■ To do:
A. According to the post about Ada Lovelace Day, in what year did the Royal Society admit its first female members?
B. Summarize the post about Ada Lovelace Day in two sentences.
C. Rewrite the post about Ada Lovelace Day from "Ada Lovelace lived" to "reliability in mind.", swapping "mechanical computing device" for "calculating machine".

■ Document section:
▬▬▬▬▬▬▬▬▬▬
Ada Lovelace Day

The 7th October is Ada Lovelace Day, Finding Ada has encouraged me to write a timely post about women in science, technology engineering or mathematics (STEM), specifically it says:

Create content about a woman in STEM that you admire

Ada Lovelace lived 1815-1852, and is sometimes credited as the world’s first programmer for the notes she wrote on Charles Babbages’ analytical engine – a mechanical computing device which was never constructed. She is commemorated in the Ada programming language, developed for the US Department of Defence with reliability in mind.

To be honest I’ve never found scientific inspiration in long dead “heroic” individual scientists. Lately I’ve been reading rather more of the history of science; institutionally the position of women in science until at least the middle of the 20th century was pretty dire: the Royal Society, proud of its internationalism, religious and political intolerance did not admit its first female members until 1945. The first women were admitted to study at Oxford and Cambridge universities in the later half of the 19th century and they did not gain equal formal status with men until the middle of the 20th century. It’s always somewhat bemusing to hear criticisms of other country’s poor record on female education when we weren’t doing so well within living memory.

Merian-Maria-Sibylla-Tolhoren-Sun

Shell illustrations by Merian Maria Sibylla

This is not to say there are no women in the history of science, just that they fitted into the social accepted roles of their times. For example, Marie-Anne Pierette Paulze, the wife of Antoine Lavoisier was clearly heavily and expertly involved in the conduct of his scientific experiments in the late 18th century. William’s sister, Caroline Herschel spent many evenings observing the heavens with him (and by herself), discovering several comets and being formally recognised for her work in her later years with medals from the Royal Astronomical Society (1828) and the king of Prussia (1846). In the late 17th century naturalist and artist Maria Sybilla Merian published several books based around her observations, particularly on the metamorphosis of butterflies, and drawings of flowers and insects both in Europe. Later in her life she spent two years in Surinam where she made a study of South American flora and fauna. I’m rather impressed with Merian, travelling and living in South America in the 17th century was pretty challenging stuff regardless of gender.
▬▬▬▬▬▬▬▬▬▬
■ Input data:
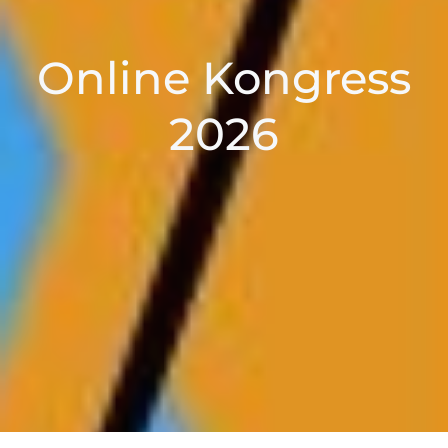
Online Kongress
2026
▬▬▬▬▬▬▬▬▬▬
■ Problem solutions:
A. 1945

B. For Ada Lovelace Day, the writer introduces Ada Lovelace, sometimes called the world's first programmer. The writer then notes women's poor institutional standing in science until the mid-20th century and points to women such as Marie-Anne Pierette Paulze, Caroline Herschel and Maria Sybilla Merian, who worked within the accepted roles of their times.

C.
Ada Lovelace lived 1815-1852, and is sometimes credited as the world’s first programmer for the notes she wrote on Charles Babbages’ analytical engine – a calculating machine which was never constructed. She is commemorated in the Ada programming language, developed for the US Department of Defence with reliability in mind.